> _Page text_:

Fondazione VOLUME!

The exhibition at the Saint-Étienne Musée d’Art Moderne et Contemporain pays homage to 18 years of activity of the VOLUME! Foundation, Rome, raising essential issues linked to art spaces.

The Musée d’Art  Moderne et Contemporain de Saint-Étienne pays homage this year to the VOLUME! Foundation. Far from contenting itself with a retrospective of all the best things that have happened in via San Francesco de Sales, in Rome’s Trastevere quarter, the exhibition conceived by the Museum’s Director, Lorand Hegyl, and the founder of VOLUME!, Francesco Nucci, takes up several challenges and raises essential issues linked to art spaces.
Pedro Cabrita Reis
Top: “Fondazione VOLUME! Passaggi”, view of the exhibition, Musée d’art Moderne et Contemporaine Saint-Etiénne Metropole. The work by Sissi and Christian Boltanski. Above: Pedro Cabrita Reis, La Maison de Saint-Étienne, 2015. Clay bricks and mortar, variable dimensions (site-specific). Photo João Ferro Martins
The first deals with the purpose of the exhibition itself at Saint-Étienne: how to explain the essence of VOLUME! away from home when paradoxically its place has such an important role in the exhibition’s reflection? Its normal place is a relatively enigmatic one, and hardly corresponds to the purified rooms of galleries or museums. The fact of being forced to go down a few steps, to follow a route and never being able to forget the heaviness of the structure, are constraints which the painters have to overcome to gain their freedom, especially when the walls steeped in their peculiar odour bear the history of a quarter like that of Regina Coeli.

> _Extracted information_:
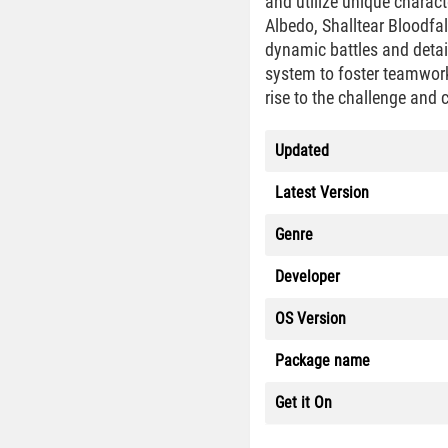
and utilize unique charact
Albedo, Shalltear Bloodfa
dynamic battles and detai
system to foster teamwork
rise to the challenge and c
Updated
Latest Version
Genre
Developer
OS Version
Package name
Get it On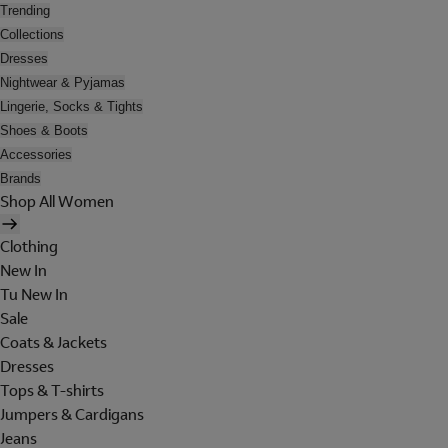
Trending
Collections
Dresses
Nightwear & Pyjamas
Lingerie, Socks & Tights
Shoes & Boots
Accessories
Brands
Shop All Women
Clothing
New In
Tu New In
Sale
Coats & Jackets
Dresses
Tops & T-shirts
Jumpers & Cardigans
Jeans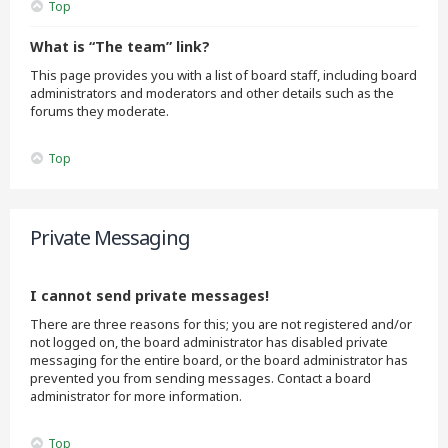
Top
What is “The team” link?
This page provides you with a list of board staff, including board
administrators and moderators and other details such as the
forums they moderate.
Top
Private Messaging
I cannot send private messages!
There are three reasons for this; you are not registered and/or
not logged on, the board administrator has disabled private
messaging for the entire board, or the board administrator has
prevented you from sending messages. Contact a board
administrator for more information.
Top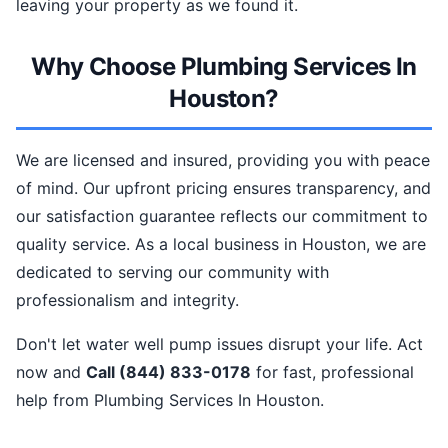
leaving your property as we found it.
Why Choose Plumbing Services In
Houston?
We are licensed and insured, providing you with peace
of mind. Our upfront pricing ensures transparency, and
our satisfaction guarantee reflects our commitment to
quality service. As a local business in Houston, we are
dedicated to serving our community with
professionalism and integrity.
Don't let water well pump issues disrupt your life. Act
now and
Call (844) 833-0178
for fast, professional
help from Plumbing Services In Houston.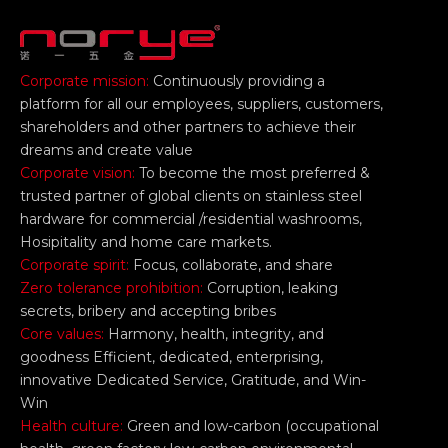
Corporate mission:
Continuously providing a
platform for all our employees, suppliers, customers,
shareholders and other partners to achieve their
dreams and create value
Corporate vision:
To become the most preferred &
trusted partner of global clients on stainless steel
hardware for commercial /residential washrooms,
Hosipitality and home care markets.
Corporate spirit:
Focus, collaborate, and share
Zero tolerance prohibition:
Corruption, leaking
secrets, bribery and accepting bribes
Core values:
Harmony, health, integrity, and
goodness Efficient, dedicated, enterprising,
innovative Dedicated Service, Gratitude, and Win-
Win
Health culture:
Green and low-carbon (occupational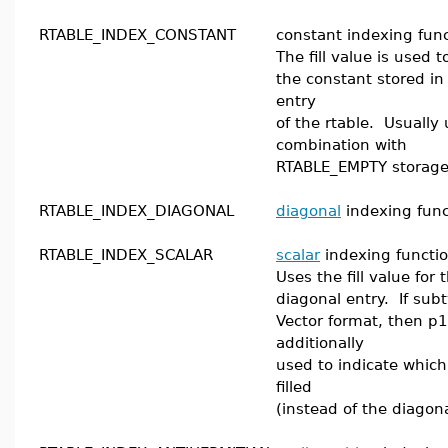
RTABLE_INDEX_CONSTANT
constant indexing func
The fill value is used 
the constant stored in
entry
of the rtable. Usually 
combination with
RTABLE_EMPTY storage
RTABLE_INDEX_DIAGONAL
diagonal
indexing func
RTABLE_INDEX_SCALAR
scalar
indexing functio
Uses the fill value for
diagonal entry. If subt
Vector format, then p1
additionally
used to indicate which
filled
(instead of the diagona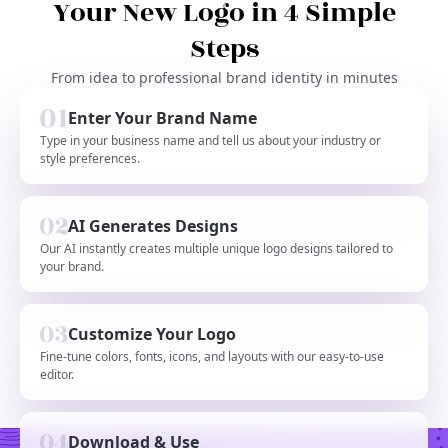
Your New Logo in 4 Simple
Steps
From idea to professional brand identity in minutes
Enter Your Brand Name
Type in your business name and tell us about your industry or
style preferences.
AI Generates Designs
Our AI instantly creates multiple unique logo designs tailored to
your brand.
Customize Your Logo
Fine-tune colors, fonts, icons, and layouts with our easy-to-use
editor.
Download & Use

> _Things to do_:
- A) According to the VOLUME! text, who conceived the exhibition at Saint-Étienne?
- B) Reproduce the VOLUME! text word for word, starting at "The Musée d’Art  Moderne" and ending at "raises essential issues linked to art spaces.".
- C) Render this sentence from the VOLUME! text in Spanish: "Its normal place is a relatively enigmatic one, and hardly corresponds to the purified rooms of galleries or museums."
Work from the VOLUME! text by itself and set the material aside.

> _Responses to the tasks_:
- A) The Museum's Director, Lorand Hegyl, and the founder of VOLUME!, Francesco Nucci.

- B)
The Musée d’Art  Moderne et Contemporain de Saint-Étienne pays homage this year to the VOLUME! Foundation. Far from contenting itself with a retrospective of all the best things that have happened in via San Francesco de Sales, in Rome’s Trastevere quarter, the exhibition conceived by the Museum’s Director, Lorand Hegyl, and the founder of VOLUME!, Francesco Nucci, takes up several challenges and raises essential issues linked to art spaces.

- C) Su lugar habitual es relativamente enigmático y apenas se corresponde con las salas depuradas de las galerías o los museos.